*** Given passage Section Begins ***

* Re: HAIL volunteer Rick Peralta
[not found] ` <4A704376.6000303@tiac.net>
@ 2009-07-29 14:31 ` Jeff Garzik
2009-07-29 16:52 ` Pete Zaitcev
0 siblings, 1 reply; 10+ messages in thread
From: Jeff Garzik @ 2009-07-29 14:31 UTC (permalink / raw)
To: Rick Peralta; +Cc: Project Hail
(added hail-devel to CC, with permission)
Rick Peralta wrote:
> Hi Jeff,
>
> Is there someone taking the point for the chunkd development?
That's me, for the moment. :)
In general, since Pete and I are Linux kernel developers -- one of the
largest open source projects in the world -- I think importing the
tried-and-true kernel requirements for code maintainership makes sense:
Once you are intimately familiar with a codebase, and can answers
others' questions about design and code, you have reached the level
where you could be a maintainer.
But more importantly -- that is not important!
Just contribute code, because that is the why open source projects
advance in a particular direction anyway. Linus Torvalds does not take
point of the Linux kernel -- the people who actually write code do that.
Linus writes maybe 0.01% of the code these days. The people who code,
make the roadmap.
> To get to 10 Gbe there may be a variety of problems:
> 1) If there are data copies, the multiplicative effect can saturate the
> memory system.
> 2) If the primary storage is rotating media (disk), it wold take 40+
> devices to keep up (assuming large stripes).
> 3) There are artifacts of the VM system that show up at high bandwidth,
> especially if there is a lot of RAM.
> 4) The transaction frequency can become problematic, depending on the
> application.
> 5) Running a single network transport at 10 Gbe can be challenging.
Indeed, scaling up the networking and storage can have plenty of
implications.
We saw some of this when I was first working with NIC hardware
manufacturers to add the first 10 Gbe NIC drivers to the Linux kernel.
chunkd is intentionally message-based, which implies that non-TCP
protocols could readily be bolted on, for use in data centers with 10
Gbe networks (AMQP? RDMA?).
> Is there an application profile that might be used as a performance
> metric? Something like total volume size (all media), total number of
> chunks, distribution of chunk sizes, aggregate bandwidth, et cetera.
This is unfortunately going to vary wildly depending on the application
using chunkd (and the application using that, in turn).
To take tabled as an example, and assuming a "standard cloud node"
hardware setup,
* total single-node volume size: one cheap SATA hard drive
* total number of chunks: ==
total number of tabled objects / number of storage nodes
* distribution of chunk sizes: dependent upon the application using tabled
* aggregate bandwidth: dependent upon the application using tabled
> If it matters I investigated building something very much like chunkd a
> while back and has some stringent performance criteria. It was not
> clear what general application demand there is. Is there a resource to
> get a sense of where there is real need?

*** Given passage Section Ends ***

- _Tasks to carry out_
1) In the listing, replace "Ferrit" with "Neodym" and reproduce the lines from the one holding "Les 4 plus beaux" through the one holding "東京メトロ 丸ノ内線・南北線 四ツ谷駅 徒歩5分", inclusive, changing nothing else and leaving out the pictures.
2) Pick up the email thread about chunkd development and performance right after its last line and continue it.
The email thread above has nothing to do with the listing that comes after it.

*** Source information Section Begins ***

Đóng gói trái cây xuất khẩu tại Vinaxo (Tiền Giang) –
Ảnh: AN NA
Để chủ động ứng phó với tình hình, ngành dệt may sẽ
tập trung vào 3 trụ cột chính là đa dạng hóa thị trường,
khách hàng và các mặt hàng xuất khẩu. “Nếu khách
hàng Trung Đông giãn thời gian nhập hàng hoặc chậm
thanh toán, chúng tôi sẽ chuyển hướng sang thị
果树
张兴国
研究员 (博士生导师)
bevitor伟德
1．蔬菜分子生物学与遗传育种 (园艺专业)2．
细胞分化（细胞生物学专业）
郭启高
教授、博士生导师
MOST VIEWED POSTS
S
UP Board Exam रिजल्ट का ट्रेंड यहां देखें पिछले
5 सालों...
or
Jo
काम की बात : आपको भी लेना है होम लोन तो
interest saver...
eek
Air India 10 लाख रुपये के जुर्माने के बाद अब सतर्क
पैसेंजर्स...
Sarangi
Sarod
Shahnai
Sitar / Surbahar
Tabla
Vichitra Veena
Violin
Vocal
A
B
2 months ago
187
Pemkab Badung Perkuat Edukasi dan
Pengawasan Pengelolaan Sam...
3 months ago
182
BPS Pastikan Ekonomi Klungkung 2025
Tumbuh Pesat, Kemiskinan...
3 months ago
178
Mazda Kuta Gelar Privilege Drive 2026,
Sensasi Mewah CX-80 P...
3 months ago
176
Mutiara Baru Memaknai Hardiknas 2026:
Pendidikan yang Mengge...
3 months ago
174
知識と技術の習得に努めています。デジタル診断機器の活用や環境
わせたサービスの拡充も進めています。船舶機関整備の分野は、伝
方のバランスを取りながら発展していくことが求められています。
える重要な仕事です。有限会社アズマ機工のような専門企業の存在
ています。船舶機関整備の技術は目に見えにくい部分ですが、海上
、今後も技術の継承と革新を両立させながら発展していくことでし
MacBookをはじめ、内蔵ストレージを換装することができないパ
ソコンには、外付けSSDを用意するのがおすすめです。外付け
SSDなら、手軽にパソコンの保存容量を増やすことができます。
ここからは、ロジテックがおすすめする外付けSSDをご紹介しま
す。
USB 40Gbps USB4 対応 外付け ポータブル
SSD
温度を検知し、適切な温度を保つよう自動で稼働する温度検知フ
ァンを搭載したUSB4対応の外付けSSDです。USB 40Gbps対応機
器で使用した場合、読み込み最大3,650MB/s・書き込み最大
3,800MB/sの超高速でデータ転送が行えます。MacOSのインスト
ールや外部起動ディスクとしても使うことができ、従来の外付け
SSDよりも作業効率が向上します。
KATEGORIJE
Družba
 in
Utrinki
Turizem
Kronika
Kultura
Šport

*** Source information Section Ends ***
*** Source information Section Begins ***

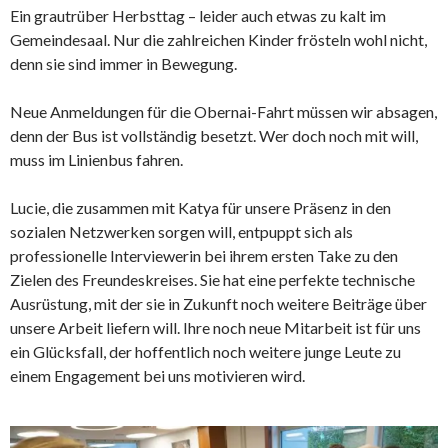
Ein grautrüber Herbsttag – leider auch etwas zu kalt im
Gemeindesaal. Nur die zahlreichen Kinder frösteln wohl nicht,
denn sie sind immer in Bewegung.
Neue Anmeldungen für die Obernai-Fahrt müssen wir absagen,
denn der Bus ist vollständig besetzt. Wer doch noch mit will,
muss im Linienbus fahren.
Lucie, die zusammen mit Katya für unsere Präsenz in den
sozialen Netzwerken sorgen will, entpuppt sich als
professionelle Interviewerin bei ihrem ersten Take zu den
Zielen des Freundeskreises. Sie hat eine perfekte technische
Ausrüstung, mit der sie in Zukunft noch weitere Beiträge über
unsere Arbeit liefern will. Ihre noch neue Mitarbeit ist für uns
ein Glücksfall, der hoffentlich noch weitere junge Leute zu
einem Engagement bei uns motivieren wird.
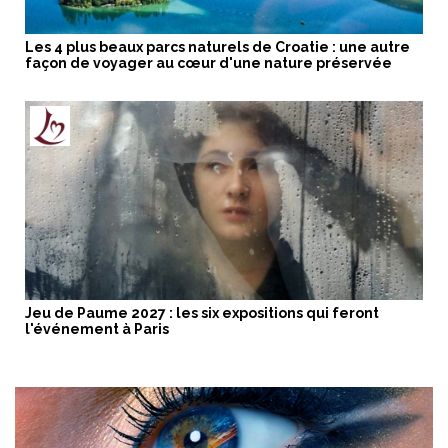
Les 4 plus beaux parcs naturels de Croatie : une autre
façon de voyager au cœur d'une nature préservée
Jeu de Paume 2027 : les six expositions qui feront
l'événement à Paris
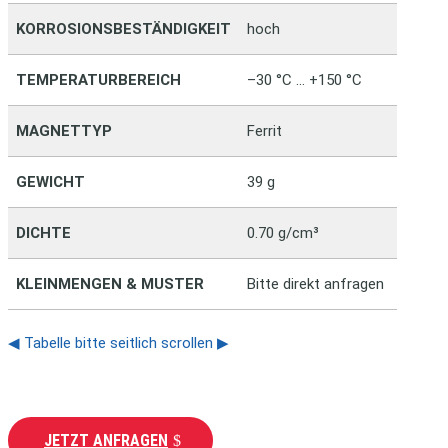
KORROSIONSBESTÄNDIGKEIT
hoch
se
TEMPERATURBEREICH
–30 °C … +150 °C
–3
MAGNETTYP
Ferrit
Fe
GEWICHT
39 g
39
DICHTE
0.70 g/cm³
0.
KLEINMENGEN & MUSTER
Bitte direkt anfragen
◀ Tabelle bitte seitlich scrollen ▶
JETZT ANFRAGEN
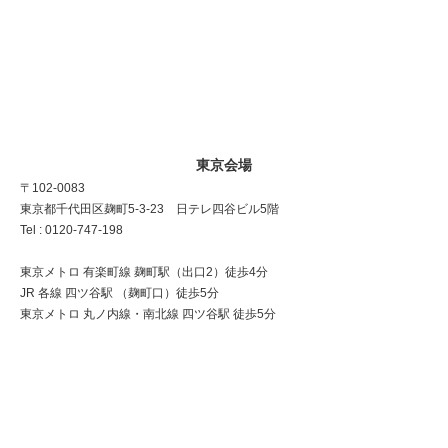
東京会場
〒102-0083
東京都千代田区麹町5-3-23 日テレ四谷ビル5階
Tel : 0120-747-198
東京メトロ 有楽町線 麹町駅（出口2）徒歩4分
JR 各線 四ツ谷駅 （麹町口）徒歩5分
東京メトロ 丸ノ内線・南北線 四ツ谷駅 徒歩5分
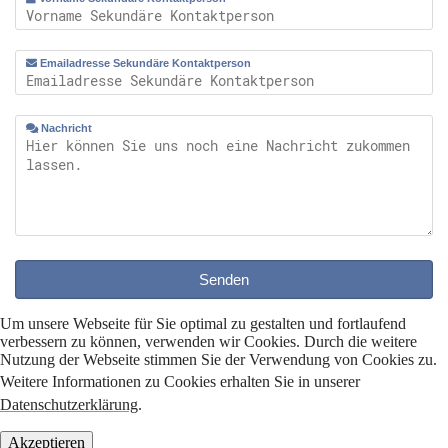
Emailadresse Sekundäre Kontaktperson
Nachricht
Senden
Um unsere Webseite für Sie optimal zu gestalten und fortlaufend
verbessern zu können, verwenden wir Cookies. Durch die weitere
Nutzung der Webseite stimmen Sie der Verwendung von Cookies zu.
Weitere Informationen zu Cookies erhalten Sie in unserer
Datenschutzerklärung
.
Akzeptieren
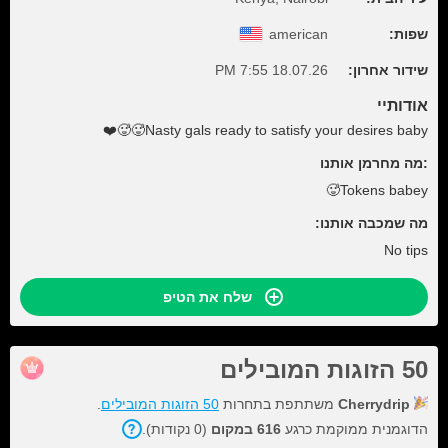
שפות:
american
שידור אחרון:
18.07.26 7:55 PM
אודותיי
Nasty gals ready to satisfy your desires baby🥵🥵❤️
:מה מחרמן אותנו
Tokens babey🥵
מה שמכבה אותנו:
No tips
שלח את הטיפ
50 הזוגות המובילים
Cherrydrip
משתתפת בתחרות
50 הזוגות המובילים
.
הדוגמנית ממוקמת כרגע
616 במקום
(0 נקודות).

*** Source information Section Ends ***
*** Source information Section Begins ***

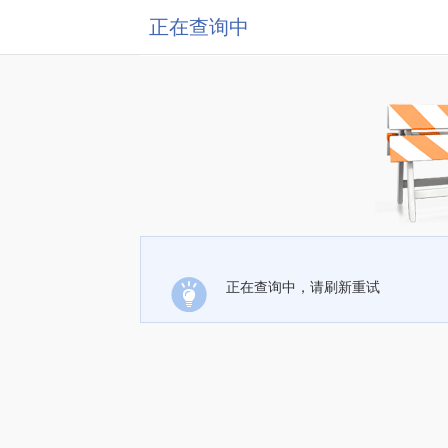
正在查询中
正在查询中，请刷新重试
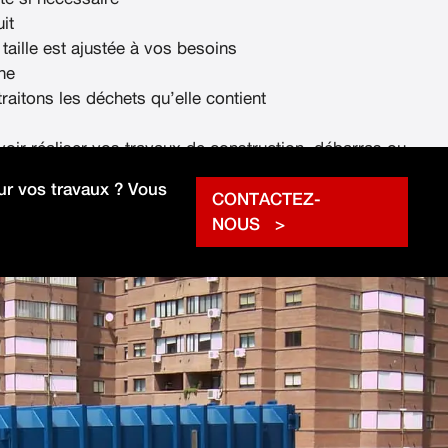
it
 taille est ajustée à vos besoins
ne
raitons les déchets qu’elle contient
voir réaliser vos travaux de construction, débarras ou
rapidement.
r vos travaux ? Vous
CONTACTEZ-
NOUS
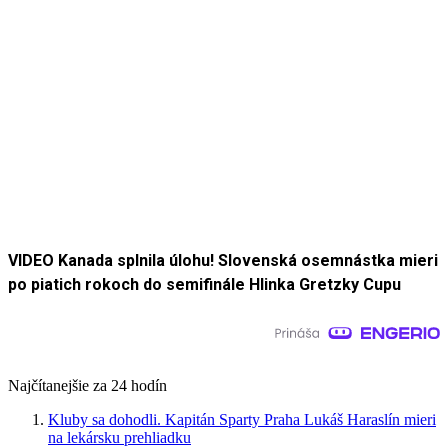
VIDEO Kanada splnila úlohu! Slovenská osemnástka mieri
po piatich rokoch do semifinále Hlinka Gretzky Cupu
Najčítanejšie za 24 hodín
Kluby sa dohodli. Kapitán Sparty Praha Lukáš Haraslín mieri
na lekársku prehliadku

*** Source information Section Ends ***

- _Answers provided_
1)
Les 4 plus beaux parcs naturels de Croatie : une autre
façon de voyager au cœur d'une nature préservée
Jeu de Paume 2027 : les six expositions qui feront
l'événement à Paris
KORROSIONSBESTÄNDIGKEIT
hoch
se
TEMPERATURBEREICH
–30 °C … +150 °C
–3
MAGNETTYP
Neodym
Fe
GEWICHT
39 g
39
DICHTE
0.70 g/cm³
0.
KLEINMENGEN & MUSTER
Bitte direkt anfragen
◀ Tabelle bitte seitlich scrollen ▶
JETZT ANFRAGEN
東京会場
〒102-0083
東京都千代田区麹町5-3-23 日テレ四谷ビル5階
Tel : 0120-747-198
東京メトロ 有楽町線 麹町駅（出口2）徒歩4分
JR 各線 四ツ谷駅 （麹町口）徒歩5分
東京メトロ 丸ノ内線・南北線 四ツ谷駅 徒歩5分

2)
You should read the GoogleFS paper referenced on the chunkd wiki page:
http://labs.google.com/papers/gfs-sosp2003.pdf It describes the purpose
and use of a chunk server, in the context of distributed cloud storage.
The demand is largely internal -- other Project Hail projects and
outside distributed storage application should use chunkd in the
creation of their own cloud-based service.
The intent is for tabled, nfs4d, and other distributed-storage projects
to communicate with multiple chunkd's on multiple nodes, to accomplish
replicated, highly available distributed storage.
If there is some specialized use of chunkd that you have in mind, we're
interested in hearing that, too... I certainly want to enable as many
applications as possible with these projects.
Regards,
Jeff
^ permalink raw reply [flat|nested] 10+ messages in thread
* Re: HAIL volunteer Rick Peralta
2009-07-29 14:31 ` HAIL volunteer Rick Peralta Jeff Garzik
@ 2009-07-29 16:52 ` Pete Zaitcev
2009-07-29 16:58 ` Fabian Deutsch
2009-07-29 17:17 ` Jeff Garzik
0 siblings, 2 replies; 10+ messages in thread
From: Pete Zaitcev @ 2009-07-29 16:52 UTC (permalink / raw)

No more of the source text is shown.